I was running into the same issue for both this repo and detectron2. I ended up solving it with chunking. Here is some code that I modified:

def pairwise_iou(boxes1: Boxes, boxes2: Boxes) -> torch.Tensor:
    """
    Given two lists of boxes of size N and M,
    compute the IoU (intersection over union)
    between __all__ N x M pairs of boxes.
    The box order must be (xmin, ymin, xmax, ymax).

    Args:
        boxes1,boxes2 (Boxes): two `Boxes`. Contains N & M boxes, respectively.

    Returns:
        Tensor: IoU, sized [N,M].
    """
    area2 = boxes2.area()

    boxes1_tensor, boxes2_tensor = boxes1.tensor, boxes2.tensor

    lt = torch.max(boxes1_tensor[:, None, :2], boxes2_tensor[:, :2])  # [N,M,2]
    rb = torch.min(boxes1_tensor[:, None, 2:], boxes2_tensor[:, 2:])  # [N,M,2]

    N = int(len(boxes1))
    M = int(len(boxes2))
    iou = torch.zeros([N,M]).to(boxes1.device)

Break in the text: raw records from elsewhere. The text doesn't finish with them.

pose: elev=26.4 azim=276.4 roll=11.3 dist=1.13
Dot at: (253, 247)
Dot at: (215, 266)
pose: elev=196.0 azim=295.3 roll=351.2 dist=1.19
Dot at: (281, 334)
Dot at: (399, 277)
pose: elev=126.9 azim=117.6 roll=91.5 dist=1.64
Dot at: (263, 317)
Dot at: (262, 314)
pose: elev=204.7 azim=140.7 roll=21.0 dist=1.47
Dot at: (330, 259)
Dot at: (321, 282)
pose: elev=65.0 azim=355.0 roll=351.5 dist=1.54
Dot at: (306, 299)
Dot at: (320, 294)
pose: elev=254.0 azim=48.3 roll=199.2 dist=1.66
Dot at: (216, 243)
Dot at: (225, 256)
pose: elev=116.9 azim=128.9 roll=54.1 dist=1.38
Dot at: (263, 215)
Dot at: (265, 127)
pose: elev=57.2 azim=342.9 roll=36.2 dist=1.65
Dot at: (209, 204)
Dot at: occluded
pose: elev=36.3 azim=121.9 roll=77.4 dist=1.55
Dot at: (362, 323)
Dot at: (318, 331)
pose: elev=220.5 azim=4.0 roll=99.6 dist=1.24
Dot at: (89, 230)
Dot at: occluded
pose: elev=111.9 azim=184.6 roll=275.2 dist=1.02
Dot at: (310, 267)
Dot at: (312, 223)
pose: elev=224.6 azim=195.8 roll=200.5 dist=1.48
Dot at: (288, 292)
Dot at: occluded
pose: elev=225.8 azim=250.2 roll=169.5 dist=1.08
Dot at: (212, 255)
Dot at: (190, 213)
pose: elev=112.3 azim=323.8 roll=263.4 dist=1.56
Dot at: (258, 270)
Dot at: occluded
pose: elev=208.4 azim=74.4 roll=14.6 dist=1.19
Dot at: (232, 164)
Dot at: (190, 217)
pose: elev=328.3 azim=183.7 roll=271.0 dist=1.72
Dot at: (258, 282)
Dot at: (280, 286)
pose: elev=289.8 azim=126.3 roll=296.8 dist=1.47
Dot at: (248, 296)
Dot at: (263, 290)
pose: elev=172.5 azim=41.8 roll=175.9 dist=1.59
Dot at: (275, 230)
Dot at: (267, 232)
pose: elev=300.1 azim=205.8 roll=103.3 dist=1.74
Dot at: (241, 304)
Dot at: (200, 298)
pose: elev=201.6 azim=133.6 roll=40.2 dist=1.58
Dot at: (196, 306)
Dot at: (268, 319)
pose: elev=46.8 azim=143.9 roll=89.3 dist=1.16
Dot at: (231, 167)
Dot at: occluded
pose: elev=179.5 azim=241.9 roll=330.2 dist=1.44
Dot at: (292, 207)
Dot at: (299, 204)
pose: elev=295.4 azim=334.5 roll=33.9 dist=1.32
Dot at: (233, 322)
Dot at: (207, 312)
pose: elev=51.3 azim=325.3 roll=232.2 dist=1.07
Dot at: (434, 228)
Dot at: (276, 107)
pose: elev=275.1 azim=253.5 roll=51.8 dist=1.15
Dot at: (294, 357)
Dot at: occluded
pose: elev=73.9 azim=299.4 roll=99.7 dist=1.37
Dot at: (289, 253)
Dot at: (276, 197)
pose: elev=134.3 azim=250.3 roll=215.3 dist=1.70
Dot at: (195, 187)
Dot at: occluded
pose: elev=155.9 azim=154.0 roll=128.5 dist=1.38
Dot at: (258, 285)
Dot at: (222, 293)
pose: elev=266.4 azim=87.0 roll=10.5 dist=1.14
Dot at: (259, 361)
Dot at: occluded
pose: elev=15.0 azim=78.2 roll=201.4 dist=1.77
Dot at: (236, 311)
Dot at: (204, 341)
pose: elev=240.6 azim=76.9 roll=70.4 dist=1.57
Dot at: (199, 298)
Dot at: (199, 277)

    for i in range(0, N, 20):
        area1 = boxes1[i:min(i+20, N)].area()

        wh = (rb[i:min(i+20, N), :] - lt[i:min(i+20, N), :]).clamp(min=0)  # [<=20,M,2]
        inter = wh[:, :, 0] * wh[:, :, 1]  # [<=20,M]

        # handle empty boxes
        iou[i:min(i+20, N), :] = torch.where(
            inter > 0,
            inter / (area1[:, None] + area2 - inter),
            torch.zeros(1, dtype=inter.dtype, device=inter.device),
        )
    return iou

The original code can be found at https://github.com/facebookresearch/detectron2/blob/master/detectron2/structures/boxes.py#L235. It's very similar to maskrcnn_benchmark, and can be adapted to it. I broke it into chunks of size 20. Now at least I can train on my custom dataset with a lot of instances per image.

yonkshi commented 4 years ago

@ethanweber Interesting solution. Did you get a chance to compare it against the torch.jit solution? I am currently using the cpu method, and it's awfully slow. I was considering JIT method but yours seem even better.

ethanweber commented 4 years ago

I didn't compare it with the torch.jit, as I received some errors due to my PyTorch version when trying it. When I used the CPU method, training time went from a few hours to days (estimated time). It's back to normal (few hours) with this method (because it's still using GPU--but just won't load a ton of memory at once).